A few months ago I was brain storming with two videographers over a project I have planned for this summer. As we sat there bouncing ideas back and forth, they asked me a question that still haunts me…
Now, at first look this question can be considered simple, or straight forward. But in the moment I realized that I was struggling to answer the question. My response was partially who I was before and who I wanted to become,…
I was asked, “who are you? If we took away you being a wife, a mother, a daughter, a friend, who are you,…?”
Automatically I said, “I am a leader, I am humble.” But they wanted a deeper answer, “When its just you, how do you spend your time, what do you do,… who are you.”
As easy as this question may sound. It was complex to me.
I wanted to say, I am a full -time mom, full-time wife, with a full-time job. I rarely have me time.
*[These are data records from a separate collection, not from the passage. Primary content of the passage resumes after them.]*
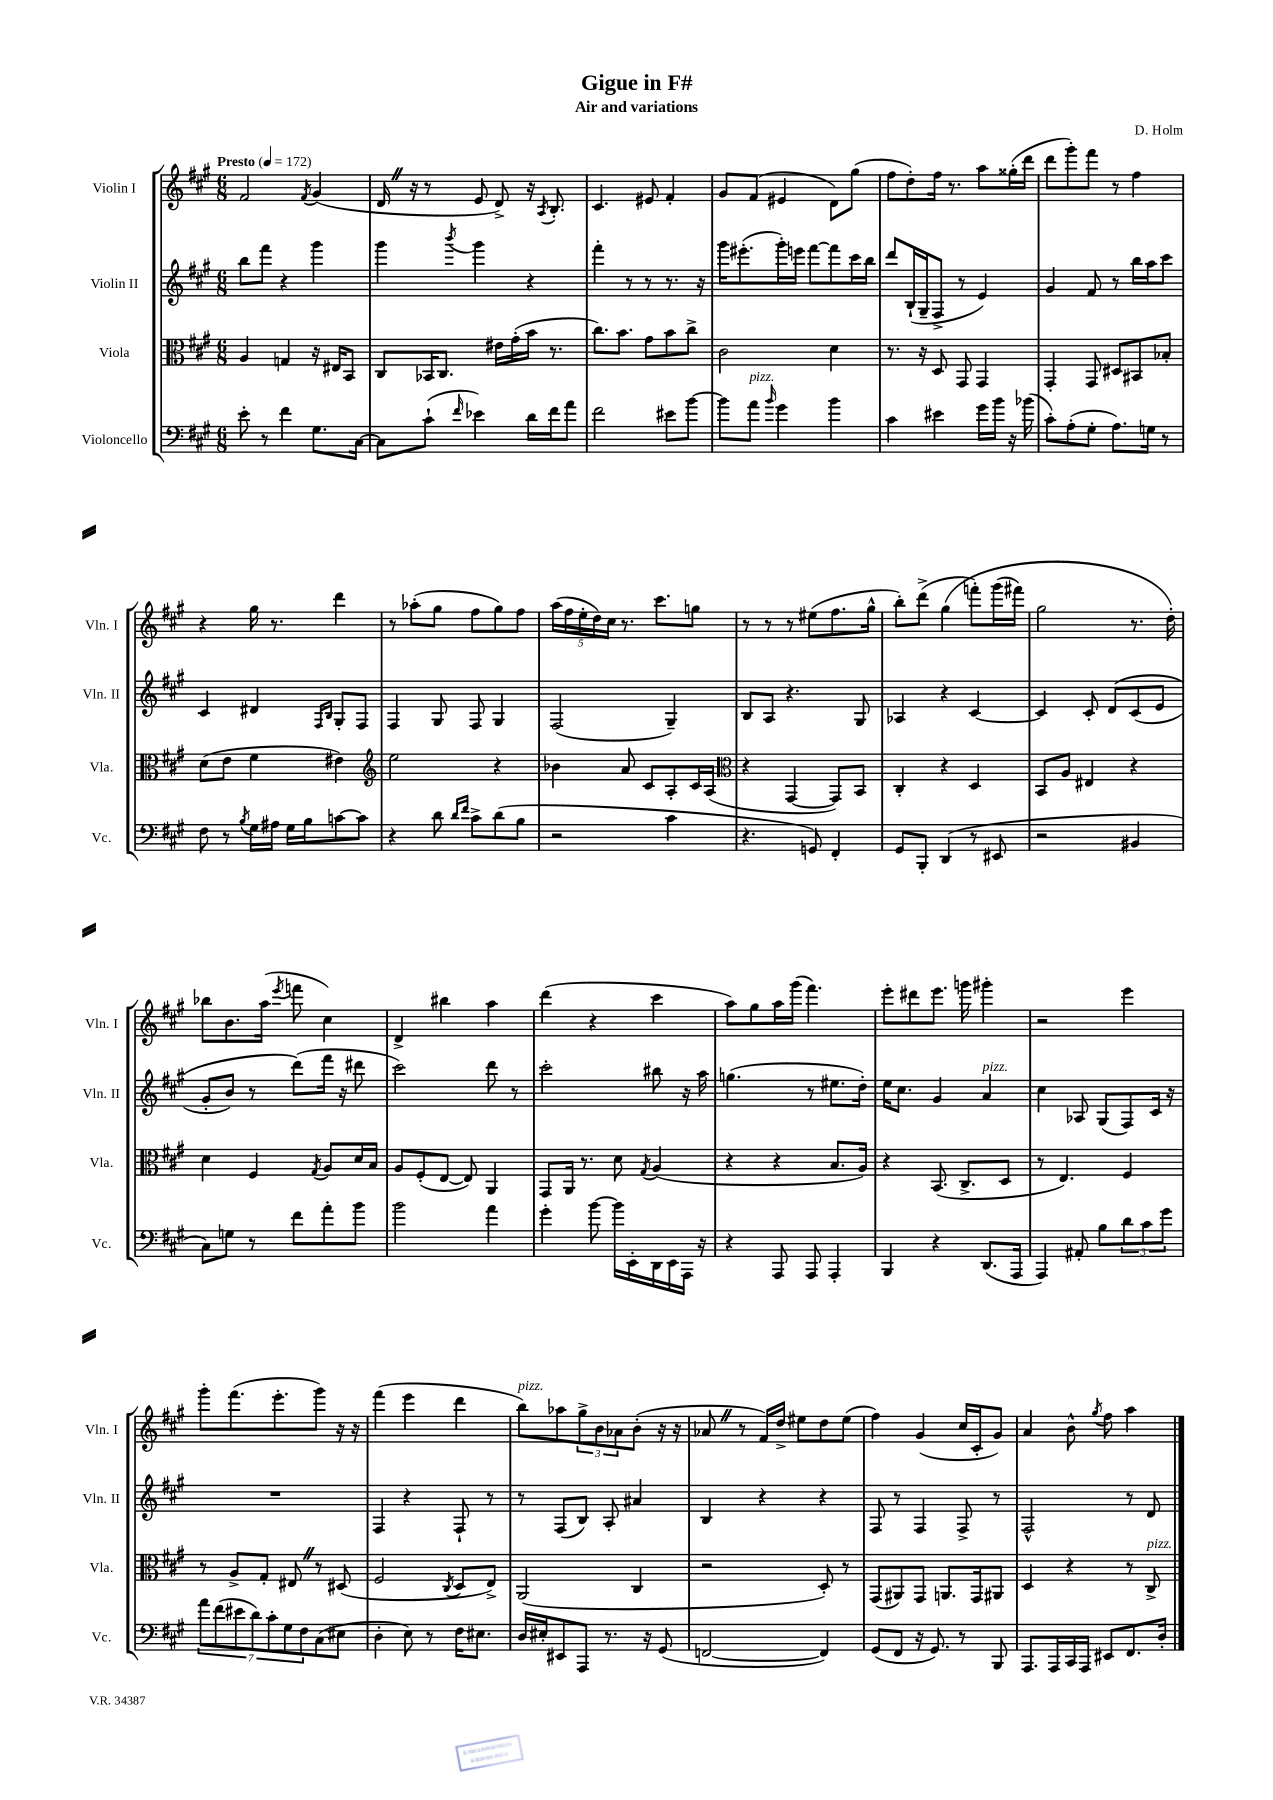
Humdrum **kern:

**kern	**kern	**kern	**kern
*staff4	*staff3	*staff2	*staff1
*clefF4	*clefC3	*clefG2	*clefG2
*k[f#c#g#]	*k[f#c#g#]	*k[f#c#g#]	*k[f#c#g#]
*M6/8	*M6/8	*M6/8	*M6/8
*MM172	*MM172	*MM172	*MM172
8e'\	4A/	8bb\L	2f#/
8r	.	8fff#\J	.
4f#\	4G/	4r	.
.	.	.	8qf#/
8.G#\L	16r	4ggg#\	(4g#/
.	16E#/LK	.	.
.	8BB/J	.	.
[16C#\Jk	.	.	.
=	=	=	=
8C#\]L	8C#/L	4ggg#\	16d/
.	.	.	16r
(8c#`\J	16BB-/K	.	8r
.	8.C#/J	.	.
16qqf#/	.	8qbbb/	.
4e-\)	.	4ggg#\	8e/
.	16e#\LL	.	8d^/)
.	(16g#'\	.	.
16d\LL	16b\JJ	4r	16r
.	.	.	8qA/
16f#\J	8.r	.	8.B'/
8a\J	.	.	.
=	=	=	=
2f#\	8.cc#\L)	4fff#'\	4.c#/
.	8.b\J	.	.
.	.	8r	.
.	8g#\L	8r	8e#/
8e#\L	8b\	8.r	4f#'/
[8b\J	8cc#^\J	.	.
.	.	16r	.
=	=	=	=
8b\]L	2c#\	16ggg#\LK	8g#/L
.	.	(8.eee#'\	.
8a\J	.	.	(8f#/J
16qqb/	.	.	.
4g#\	.	16ggg#'\L)	4e#/
.	.	16eee\JJ	.
.	.	[8fff#\L	.
4b\	4d\	8fff#\]	8d\L)
.	.	16ccc#\L	(8gg#\J
.	.	16bb\JJ	.
=	=	=	=
4c#\	8.r	8ddd/L	8ff#\L
.	.	(16B`/L	8dd'\)
.	16r	16G#~/J	.
4e#\	8D/	8F#^/J	16ff#\Jk
.	.	.	8.r
.	8GG#/	8r	.
16g#\LL	4GG#/	4e/)	8aa\L
16b\JJ	.	.	.
16r	.	.	(16gg##'\L
(16b-\	.	.	16ddd\JJ
=	=	=	=
8c#'\L)	4GG#'/	4g#/	8ddd\L
(8A'\	.	.	8ggg#'\)
8G#'\J	8GG#/	8f#/	8fff#\J
8.A\L)	8D#/L	8r	8r
.	8BB#/	16bb\LL	4ff#\
16G\Jk	.	16aa\J	.
8r	8B-'/J	8ccc#\J	.
=	=	=	=
8F#\	(8d\L	4c#/	4r
8r	8e\J	.	.
8qB/	.	.	.
16G#\LL	4f#\	4d#/	16gg#\
16A#\JJ	.	.	8.r
16G#\LL	.	.	.
16B\J	.	.	.
.	.	16qqF#/LL	.
.	.	16qqB/JJ	.
[8c\	4e#\)	8G#'/L	4ddd\
8c\]J	.	8F#/J	.
=	=	=	=
*	*clefG2	*	*
4r	2ee\	4F#/	8r
.	.	.	(8aa-'\L
8d\	.	8G#/	8gg#\J
16qqd/LL	.	.	.
16qqf#/JJ	.	.	.
8c#^\L	.	8F#/	8ff#\L
(8d\	4r	4G#/	8gg#\)
8B\J	.	.	8ff#\J
=	=	=	=
2r	4b-\	(2F#/	(20aa\LL
.	.	.	20ff#\
.	.	.	20ee'\
.	.	.	20dd\)
.	.	.	20cc#\JJ
.	8a/	.	8.r
.	8c#/L	.	.
.	.	.	8.ccc#\L
4c#\	8A'/	4G#~/)	.
.	16c#/L	.	8gg\J
.	(16A/JJ	.	.
=	=	=	=
*	*clefC3	*	*
4.r	4r	8B/L	8r
.	.	8A/J	8r
.	[4GG#/	4.r	8r
8GG/)	.	.	(8ee#\L
4FF#'/	8GG#/]L)	.	8.ff#\
.	8BB/J	8G#/	.
.	.	.	16gg#^^\Jk
=	=	=	=
8GG#/L	4C#'/	4A-/	8bb'\L)
8BBB'/J	.	.	(8ddd^\J
(4DD/	4r	4r	&(4gg#\
8r	4D/	[4c#/	8fff'\L)
8EE#/	.	.	(16ggg#\L
.	.	.	16fff#\JJ)
=	=	=	=
2r	8BB/L	4c#/]	2gg#\
.	8A/J	.	.
.	4E#/	8c#'/	.
.	.	&(8d/L	.
4BB#/	4r	(8c#/	8.r
.	.	8e/J	.
.	.	.	16dd'\&)
=	=	=	=
8C#\L)	4d\	8g#'/L	8bb-\L
8G\J	.	8b/J)	8.b\
8r	4F#/	8r	.
.	.	.	(16aa\Jk
.	.	.	8qeee/
8f#\L	.	(8ddd\L&)	8fff\
.	8qG#/	.	.
8a'\	8A/L	16fff#\Jk	4cc#\)
.	.	16r	.
8b\J	16d/L	8ddd#\	.
.	16B/JJ	.	.
=	=	=	=
2b\	8A/L	2ccc#\)	4d^/
.	(8F#'/	.	.
.	[8E/J	.	4bb#\
.	8E/])	.	.
4a\	4AA/	8ddd\	4aa\
.	.	8r	.
=	=	=	=
4g#'\	8GG#/L	2ccc#'\	(4ddd\
.	16AA/Jk	.	.
.	8.r	.	.
[8b\	.	.	4r
16b\]LL	8d\	.	.
16EE'\	.	.	.
.	8qG#/	.	.
16DD\	(4A/	8bb#\	4ccc#\
16EE\	.	.	.
16AAA\JJ	.	16r	.
16r	.	16aa\	.
=	=	=	=
4r	4r	(4.gg\	8aa\L)
.	.	.	8gg#\
8AAA/	4r	.	16aa\L
.	.	.	(16ggg#\JJ
8AAA/	.	8r	4.fff#\)
4AAA'/	8.B/L	8.ee#\L	.
.	16A/Jk)	16dd'\Jk)	.
=	=	=	=
4BBB/	4r	16ee\LK	8eee'\L
.	.	8.cc#\J	.
.	.	.	8ddd#\
4r	(8.BB/	4g#/	8.eee\J
.	8.C#^/L	.	16ggg\
(8.DD/L	.	4a/	4ggg#'\
.	8D/J	.	.
16AAA/Jk	.	.	.
=	=	=	=
4AAA/)	8r	4cc#\	2r
.	4.E/)	.	.
8AA#'/	.	8A-/	.
8B\L	.	(8G#/L	.
12d\	4F#/	8F#/)	4eee\
12c#\	.	.	.
.	.	16c#/Jk	.
12g#\J	.	.	.
.	.	16r	.
=	=	=	=
14a\L	8r	2.r	8ggg#'\L
(14f#\	.	.	.
.	8A^/L	.	(8.fff#\
14e#\	.	.	.
14d\)	.	.	.
.	8G#'/J	.	.
14c#'\	.	.	.
.	.	.	8.eee'\
14G#\	.	.	.
.	8E#/	.	.
14F#\	.	.	.
(8C#\	8r	.	8ggg#\J)
8E#\J	(8D#/	.	16r
.	.	.	16r
=	=	=	=
4D'\	2F#/	4F#/	(4fff#\
8E\)	.	4r	4eee\
8r	.	.	.
.	8qC#/	.	.
16F#\LK	8D/L	8F#`/	4ddd\
8.E#\J	.	.	.
.	8E^/J)	8r	.
=	=	=	=
16D/LL	(2AA/	8r	8bb\L)
16E#'/J	.	.	.
8EE#/	.	(8F#/L	8aa-\
8AAA/J	.	8B/J)	12gg#^\
.	.	.	12b\
8.r	.	8A'/	.
.	.	.	12a-\
.	4C#/	4a#/	(8b'\J
16r	.	.	.
(8GG#/	.	.	16r
.	.	.	16r
=	=	=	=
[2FF/	2r	4B/	8a-/
.	.	.	8r
.	.	4r	16f#/LL)
.	.	.	16dd^/JJ
.	.	.	8ee#\L
4FF/])	8D'/)	4r	8dd\
.	8r	.	(8ee#\J
=	=	=	=
(8GG#/L	(8GG#/L	8F#/	4ff#\)
8FF#/J	8AA#/)	8r	.
16r	8GG#/J	4F#/	(4g#/
8.GG#/)	.	.	.
.	8.AA/L	.	.
8r	.	8F#^/	16cc#/LL
.	16GG#/k	.	16c#'/J
8BBB/	8AA#/J	8r	8g#/J)
=	=	=	=
8.AAA/L	4D/	2F#^^/	4a/
16AAA/L	.	.	.
16CC#/	4r	.	8b^^\
16AAA/JJ	.	.	.
.	.	.	8qgg#/
8EE#/L	.	.	8ff#\
8.FF#/	8r	8r	4aa\
.	8C#^/	8d/	.
16D'/Jk	.	.	.
==	==	==	==
*-	*-	*-	*-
As the weeks went on, I kept questioning who I am. I knew who I wanted to be, but who am I? Imagining myself without my family was like imagining a fairy tale, simply unrealistic.
Then, it all came together. I can’t eliminate any part of me. I simply can not look at one part of my life without the other. They’re all connected, and its because of there connection that I am full. Full of life, full of love, and full of grace.
I’m sharing this story with you because life has a way of making us second guess ourselves. We each must understand that all of the layers of our lives are connected to help shape us to become who we are meant to be.
I hope that sharing my experiences and sharing your experiences that we both grow to reach our full potential!